In fact, aides say, John Paul’s routine has diminished little from the early days of his papacy. Since his hip fracture several years ago, he often sits when he used to stand and allows subordinates to say masses he would have said himself in earlier years. Parkinson’s disease has left him with a shaky left hand and has slowed the animation of his facial muscles. He walks with a stoop that some observers take as a sign of feebleness, but which his Polish friends assure me has characterized his gait since he was a young man winning swimming and climbing competitions. Age, however, has shriveled him several inches, and some aides say he is developing a weight problem from lack of exercise, though the robes hide it.
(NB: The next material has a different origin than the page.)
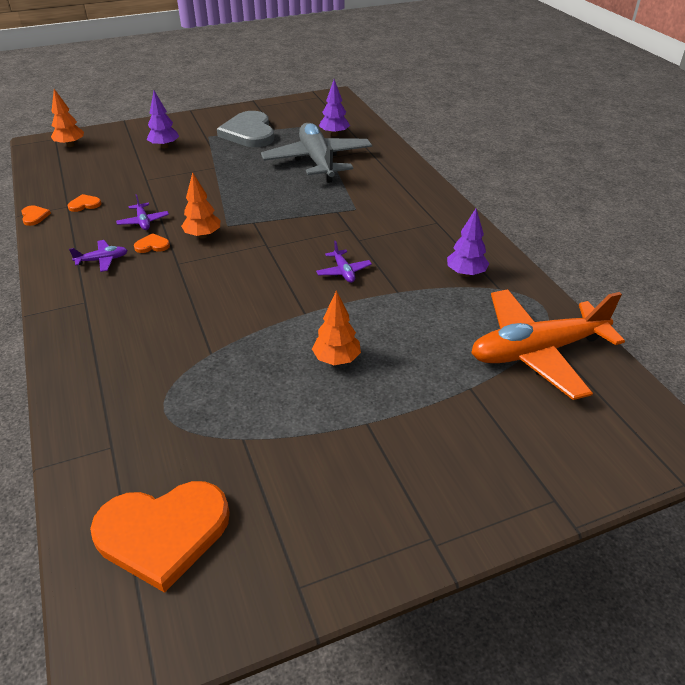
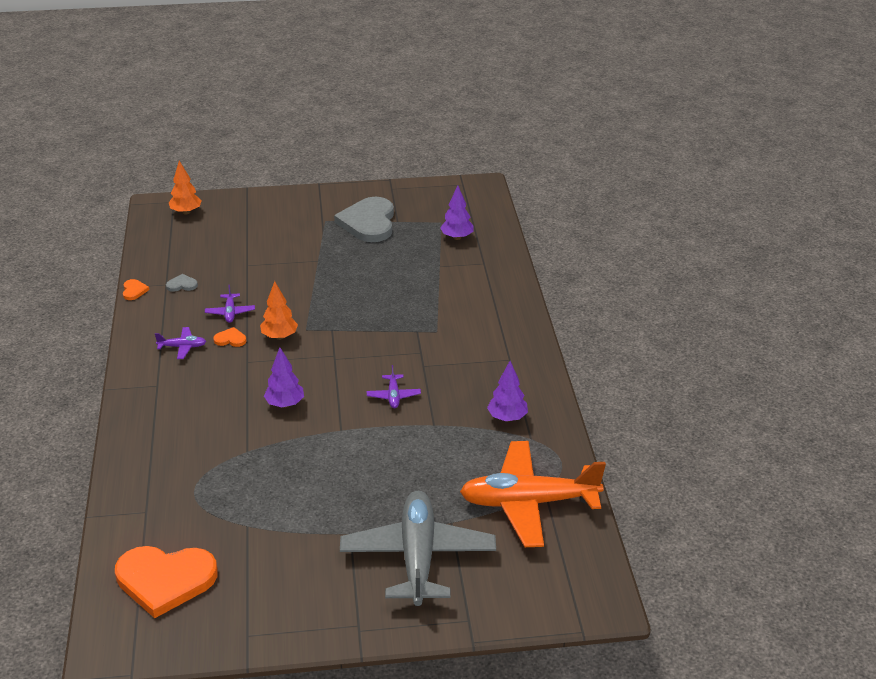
camera: 15 degrees right, 5 degrees down
orange heart [67,194,101,212] -> grey heart [166,274,198,292]
purple tree [147,91,179,149] -> purple tree moved to [264,347,304,408]
grey plane [261,123,372,183] -> grey plane moved to [340,491,496,606]
orange tree [312,291,361,365] -> none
Still, his presence hardly justifies the constant press description of him as “frail.” His handshake and gaze were firm as he greeted me with the words “I have read your book,” a reference to my recently published biography of him. He thanked me repeatedly for writing it and particularly for the inscription on the copy I had sent him. Steering me into a conference room, where he offered to inscribe a copy of my book, he fell as much as sat in his chair, obviously relieved to get the weight off his leg. He began reminiscing that it was a special day for him–May 13–the 17th anniversary of the 1981 assassination attempt against him, which left him “on the boundary between life and death,” a phrase he repeated for emphasis. It seemed the one caution he wanted to make about what I had written was that more credit was due to providence and less to him, that he had been only “a weak, weak instrument.”
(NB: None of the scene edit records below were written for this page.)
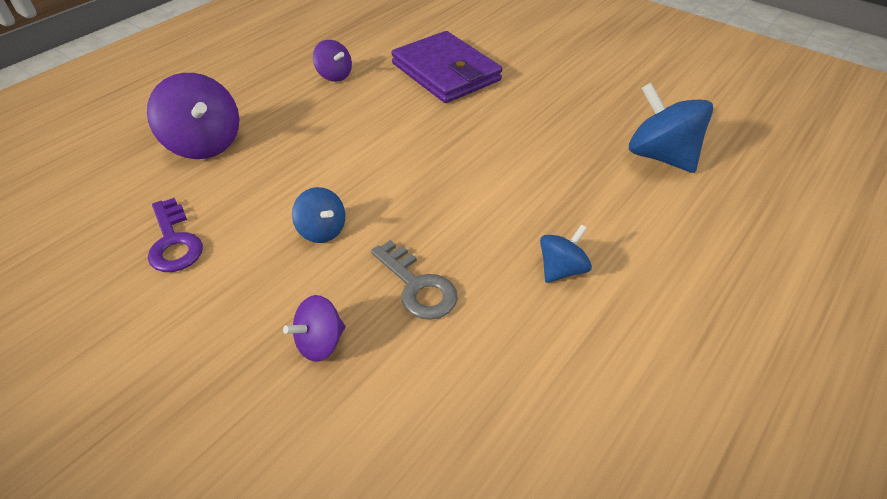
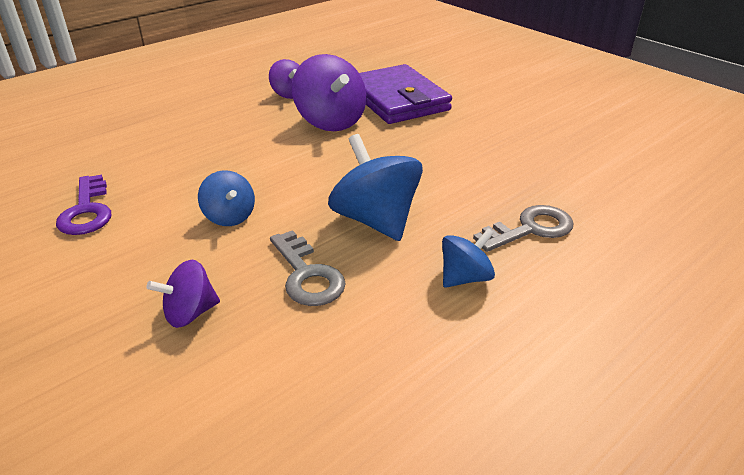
camera: 10 degrees right, 10 degrees down
purple spinning top [147,73,239,159] -> purple spinning top moved to [292,54,366,131]
blue spinning top [629,83,713,173] -> blue spinning top moved to [328,134,423,241]
none -> grey key [473,205,574,252]

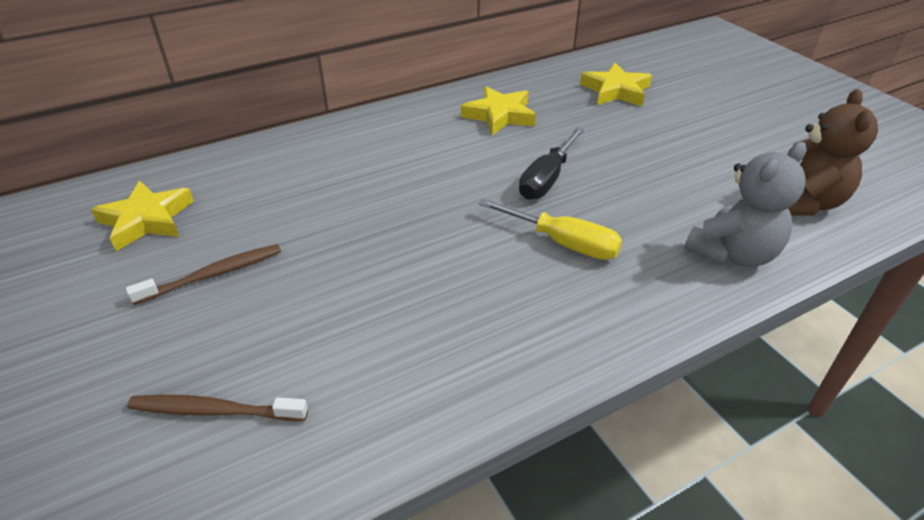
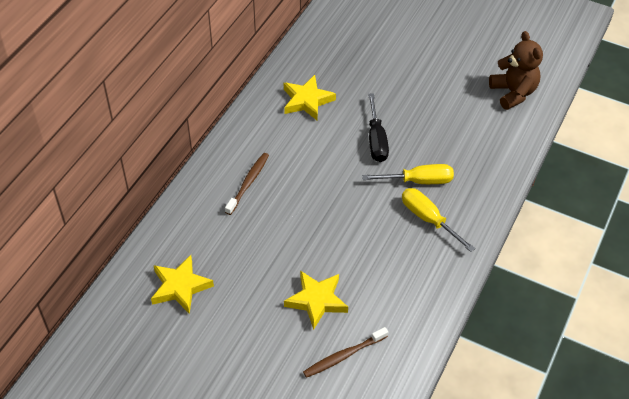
camera: 35 degrees left, 10 degrees up
brown toothbrush [126,244,281,305] -> brown toothbrush moved to [225,153,269,215]
yellow star [580,63,652,106] -> yellow star moved to [284,271,348,330]
grey teddy bear [684,142,807,267] -> none
none -> yellow screwdriver [402,188,475,252]

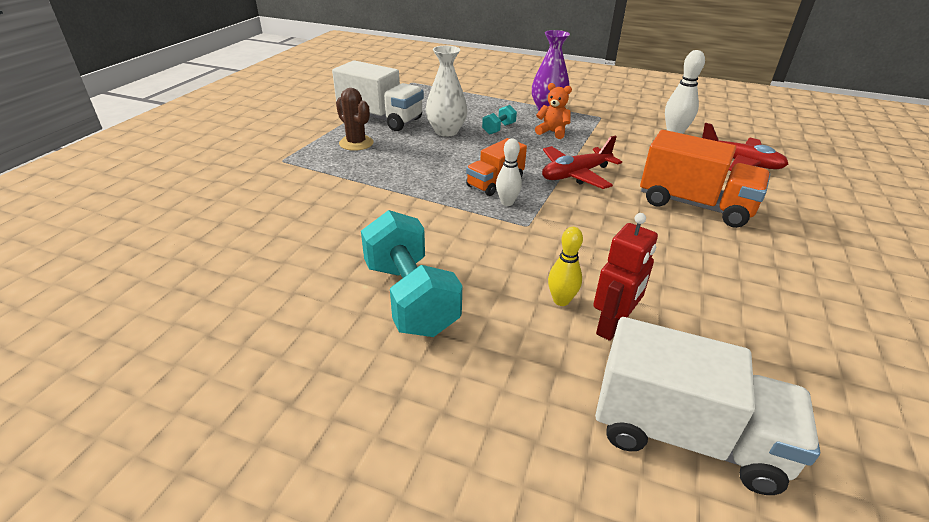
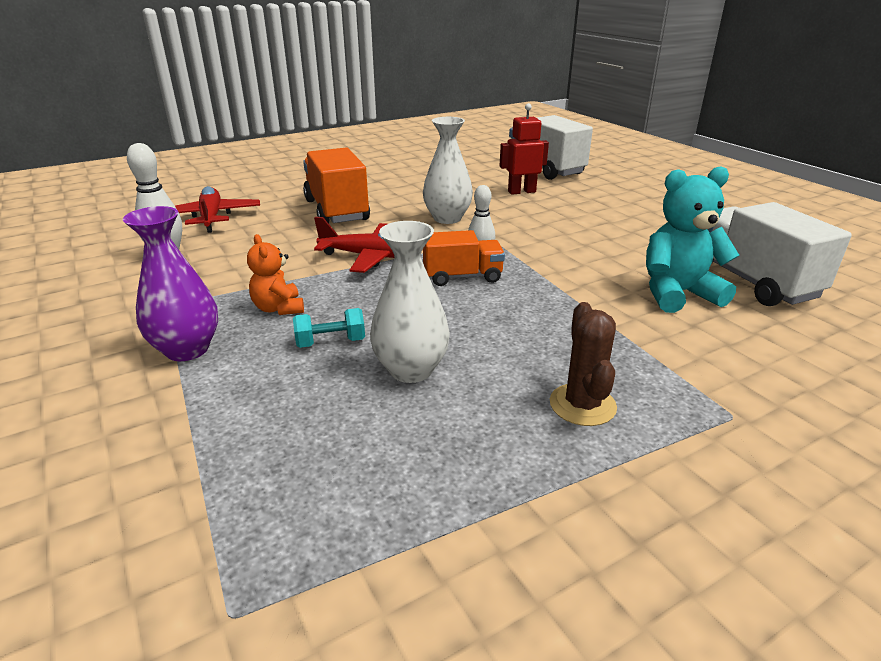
camera: 140 degrees left, 5 degrees down
white truck [332,60,424,131] -> white truck moved to [708,202,852,306]
turquoise dumbbell [361,210,462,337] -> none
yellow bowling pin [548,227,583,306] -> none
none -> white vase [423,117,473,224]
none -> turquoise teddy bear [646,166,739,313]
More than that, I still think, even today.
Since his trip to Cuba in January, officials here still see steady progress, albeit slow, both in opening civil society in Cuba and in ending the American embargo. (Examples: For Easter week, the Cuban bishops requested the right to hold a Good Friday procession in the streets; the government turned them down but instead allowed Easter services to begin Saturday night outside churches, in public, for the first time. A book about the trip recently published by the Cuban government included Fidel Castro’s more conciliatory farewell speech to the pope and not his more stridently anti-colonialist welcoming speech a few days earlier.) Nigeria’s military dictators released some 140 political prisoners five weeks after John Paul’s visit there in March. The Vatican says that was about 75 percent of the prisoners whose release the pope requested and that the other requests are under further study. Vatican Press Secretary Joaquin Navarro-Valls notes that earlier attempts by Amnesty International and other groups to win the release of prisoners met outright rejection by Nigeria. He notes also that Islamic religious leaders in Nigeria, who had canceled a meeting with the pope on an earlier trip several years ago, this time met him in a spirit of fellowship.
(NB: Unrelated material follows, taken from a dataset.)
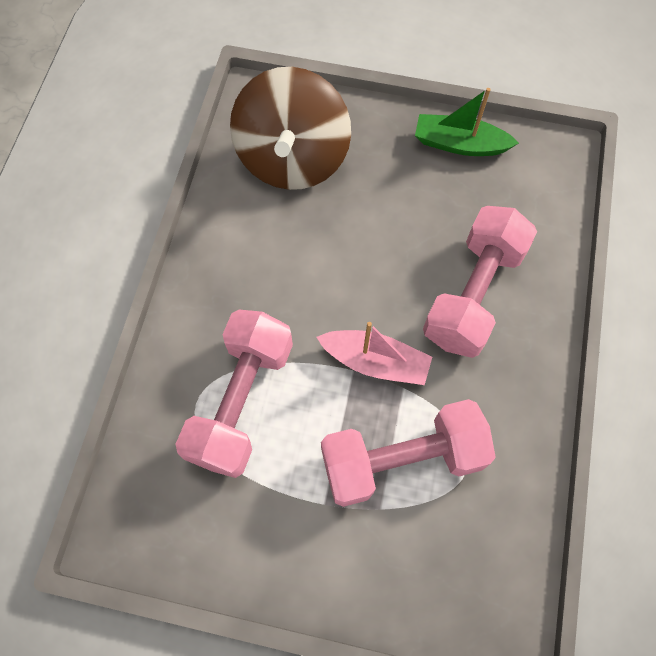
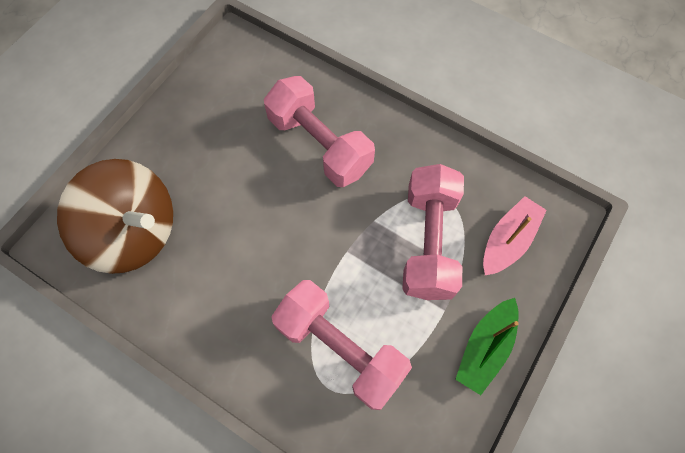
camera: 70 degrees left, 0 degrees up
pink boat [317,322,432,385] -> pink boat moved to [483,196,547,275]
green boat [415,88,519,156] -> green boat moved to [455,298,519,395]

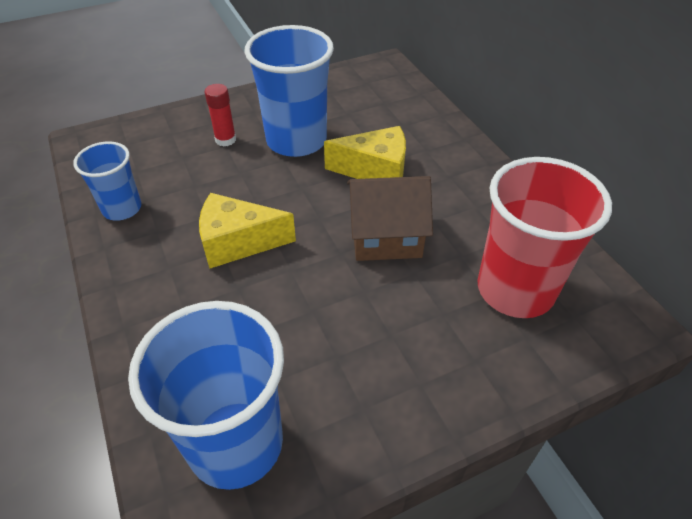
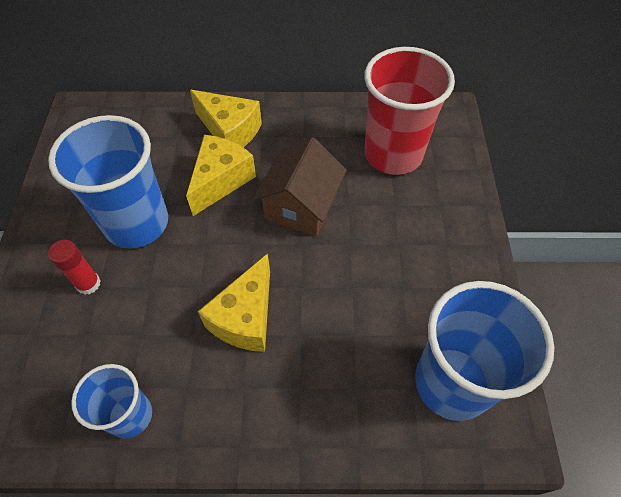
camera: 65 degrees left, 10 degrees up
none -> yellow cheese [190,90,262,147]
The archbishop who acts as John Paul’s nuncio, or representative, in Nigeria (the largest country in Africa and the ancestral home of probably one in 10 Americans) meets regularly with Gen. Sani Abach, the military dictator. While a planned election this year still appears to be rigged, the nuncio is convinced the pope’s intervention has resulted in a much lighter hand in the repression of dissent.
The reaction to the man is understandable. John Paul continues to radiate a larger-than-life aura that has awed presidents, premiers, and other statesmen. My wife, children, and I floated back to our hotel after leaving his presence.